Currently, tax filers who itemize their deductions — about 30 percent of all taxpayers — can include charitable giving, along with state and local taxes, mortgage expenses and other items.

But under the House and Senate plans the standard deduction of $6,500 would be raised so high that a vast majority of taxpayers would no longer itemize and, therefore, receive no tax benefits for their charitable giving.

Many people support not-for-profits only because they believe in their work or feel it’s the right thing to do rather than the tax benefits of giving.

But not everyone shares their commitment.

Charities are particularly concerned that those who no longer itemize their deductions would include “many larger donors who tend to be mindful of the tax consequences of their gifts,” Ray Madoff, a law professor at Boston College, said in an op-ed in the New York Times.

Madoff said a recent report by Lilly Family School of Philanthropy estimates that charities could lose as much as $13 billion if the standard deduction is increased.

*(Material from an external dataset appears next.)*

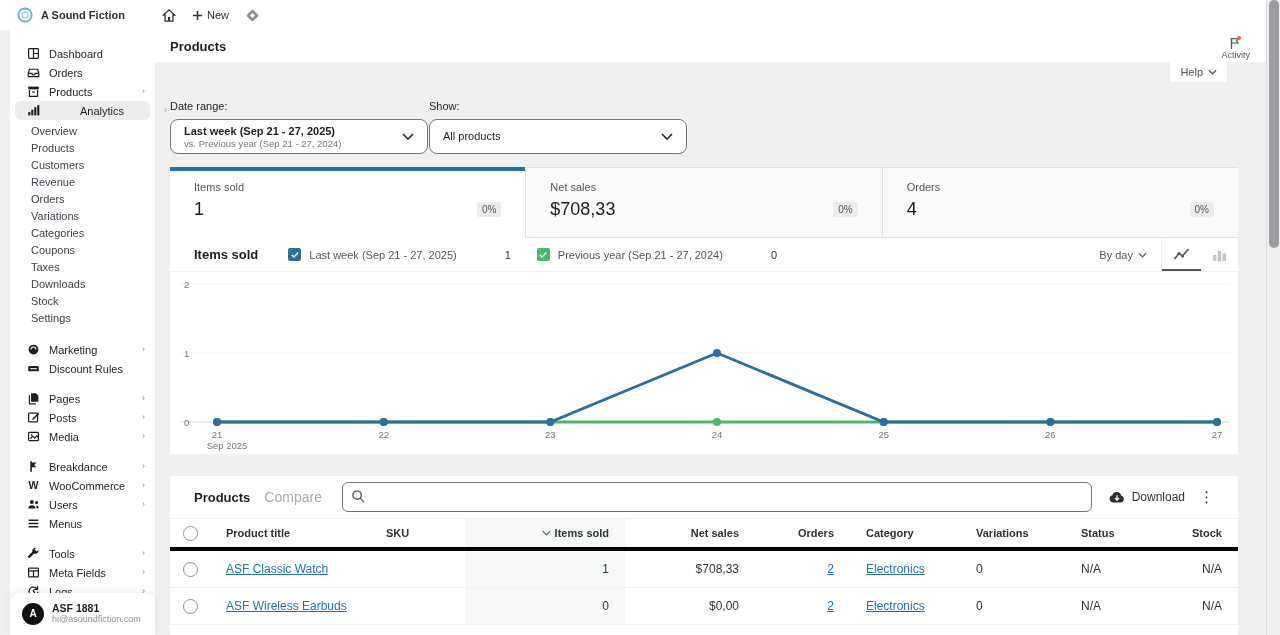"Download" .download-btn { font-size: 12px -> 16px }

If the worse case scenarios come to pass, this will cause great pain to many.

There are steps that local charities and not-for-profits can take to offset the lost revenue.

The internet has in many cases been the enemy of local community engagement, but it has also been its friend with crowd-funding campaigns that have helped raised large sums of money for people and good causes.

Perhaps it can also be used to identify those organizations hurt by the loss of taxpayers who no longer benefit from itemizing their deductions.

It would be a sad commentary if not-for-profits had to adopt the techniques most frequently used in response to natural disasters to those created by members of Congress.

But some of organizations may have no other choice if they don’t want to see their mission curtailed.

And then there is just the feeling people receive from helping others.

Perhaps people will respond to the new challenges with the spirit of Thanksgiving and “Giving Tuesday” all year round.

We just hope there are enough members in Congress who share that feeling and will vote against a tax plan that discourages giving to those most in need.